KUTIPAN TEKS —
----
Sejalan dengan pembukaan aktivitas
sekolah, anak-anak yang mengalami ‘cabin fever’ melihat sebuah kesempatan untuk
melepaskan diri dari kejenuhan yang ada.
Akibatnya yang muncul saat sekolah dibuka adalah kelompok anak-anak yang
‘nongkrong’ disekitar sekolah tanpa mempedulikan protokol kesehatan. Tentu saja bukan hal ini yang diharapkan
muncul dari kebijakan pembukaan proses belajar mengajar tatap muka oleh
pemerintah.
Ketiga, menurunnya
intensitas perhatian publik terhadap bahaya pandemi, hal ini setidaknya
terlihat dari berkurangya pembahasan aspek kesehatan dari Covid-19. Media sebagai corong utama penyampaian
informasi kepada masyarakat terlihat tidak se intensif ketika awal pandemi memberitakan
berbagai hal pandemi. Pembahasan pandemi
lebih banyak terkait dampak sosial ekonomi yang dihasilkan serta beberapa
dinamika politik yang disebabkan oleh pandemi.
----
SOAL LATIHAN —
A) Menurut kutipan teks, pembahasan pandemi lebih banyak terkait apa?
B) Ulangi tanpa perubahan bagian kutipan teks mulai dari "Sejalan dengan pembukaan" sampai "disebabkan oleh pandemi.".

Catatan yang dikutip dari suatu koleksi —
----
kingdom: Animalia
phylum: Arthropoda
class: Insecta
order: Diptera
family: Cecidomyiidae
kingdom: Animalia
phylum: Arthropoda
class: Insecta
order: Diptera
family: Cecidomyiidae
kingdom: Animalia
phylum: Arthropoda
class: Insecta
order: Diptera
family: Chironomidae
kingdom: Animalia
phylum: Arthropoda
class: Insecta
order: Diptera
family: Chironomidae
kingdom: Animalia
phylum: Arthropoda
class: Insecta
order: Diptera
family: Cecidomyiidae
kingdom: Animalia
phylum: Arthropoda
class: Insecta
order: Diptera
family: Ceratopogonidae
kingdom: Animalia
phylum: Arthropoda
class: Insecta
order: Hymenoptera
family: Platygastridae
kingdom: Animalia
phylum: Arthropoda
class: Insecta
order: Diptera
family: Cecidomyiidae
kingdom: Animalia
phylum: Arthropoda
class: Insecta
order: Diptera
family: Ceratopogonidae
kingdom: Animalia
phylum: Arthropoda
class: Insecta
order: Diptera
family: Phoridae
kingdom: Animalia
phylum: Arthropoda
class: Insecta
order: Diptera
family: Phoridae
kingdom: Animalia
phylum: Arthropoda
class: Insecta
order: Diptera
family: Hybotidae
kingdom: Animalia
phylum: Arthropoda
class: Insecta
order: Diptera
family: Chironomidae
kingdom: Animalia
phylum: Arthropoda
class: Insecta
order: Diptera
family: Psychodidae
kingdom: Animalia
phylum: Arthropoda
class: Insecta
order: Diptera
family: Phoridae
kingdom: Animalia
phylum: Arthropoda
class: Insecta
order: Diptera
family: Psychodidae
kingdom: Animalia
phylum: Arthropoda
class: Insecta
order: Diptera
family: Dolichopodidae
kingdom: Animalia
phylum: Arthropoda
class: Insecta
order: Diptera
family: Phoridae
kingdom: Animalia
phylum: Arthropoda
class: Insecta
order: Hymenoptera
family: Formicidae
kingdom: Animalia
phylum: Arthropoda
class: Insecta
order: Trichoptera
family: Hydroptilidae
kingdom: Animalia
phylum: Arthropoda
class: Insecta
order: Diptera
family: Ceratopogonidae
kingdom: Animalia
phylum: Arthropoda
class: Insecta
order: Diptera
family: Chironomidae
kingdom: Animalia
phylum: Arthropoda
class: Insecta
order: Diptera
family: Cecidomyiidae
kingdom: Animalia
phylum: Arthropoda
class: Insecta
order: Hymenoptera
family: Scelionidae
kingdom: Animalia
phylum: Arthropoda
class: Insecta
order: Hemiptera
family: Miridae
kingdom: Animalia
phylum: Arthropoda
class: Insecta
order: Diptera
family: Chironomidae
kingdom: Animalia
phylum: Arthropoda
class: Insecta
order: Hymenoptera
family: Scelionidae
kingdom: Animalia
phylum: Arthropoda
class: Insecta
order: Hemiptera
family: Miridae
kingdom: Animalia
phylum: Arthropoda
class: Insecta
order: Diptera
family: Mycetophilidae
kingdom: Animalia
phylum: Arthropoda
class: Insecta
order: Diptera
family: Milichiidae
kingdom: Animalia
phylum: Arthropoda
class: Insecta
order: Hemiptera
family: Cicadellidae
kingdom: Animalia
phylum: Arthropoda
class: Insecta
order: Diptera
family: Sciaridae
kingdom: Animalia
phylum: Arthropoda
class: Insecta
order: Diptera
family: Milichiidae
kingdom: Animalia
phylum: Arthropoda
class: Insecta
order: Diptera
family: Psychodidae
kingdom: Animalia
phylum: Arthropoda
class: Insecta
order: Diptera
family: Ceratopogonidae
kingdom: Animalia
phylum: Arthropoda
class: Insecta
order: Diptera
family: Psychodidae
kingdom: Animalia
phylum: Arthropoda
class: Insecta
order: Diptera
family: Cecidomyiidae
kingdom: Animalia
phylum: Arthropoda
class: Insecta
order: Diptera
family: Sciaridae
----
JAWABAN PER BUTIR —
A) Dampak sosial ekonomi yang dihasilkan serta beberapa dinamika politik yang disebabkan oleh pandemi.

B)
Sejalan dengan pembukaan aktivitas
sekolah, anak-anak yang mengalami ‘cabin fever’ melihat sebuah kesempatan untuk
melepaskan diri dari kejenuhan yang ada.
Akibatnya yang muncul saat sekolah dibuka adalah kelompok anak-anak yang
‘nongkrong’ disekitar sekolah tanpa mempedulikan protokol kesehatan. Tentu saja bukan hal ini yang diharapkan
muncul dari kebijakan pembukaan proses belajar mengajar tatap muka oleh
pemerintah.
Ketiga, menurunnya
intensitas perhatian publik terhadap bahaya pandemi, hal ini setidaknya
terlihat dari berkurangya pembahasan aspek kesehatan dari Covid-19. Media sebagai corong utama penyampaian
informasi kepada masyarakat terlihat tidak se intensif ketika awal pandemi memberitakan
berbagai hal pandemi. Pembahasan pandemi
lebih banyak terkait dampak sosial ekonomi yang dihasilkan serta beberapa
dinamika politik yang disebabkan oleh pandemi.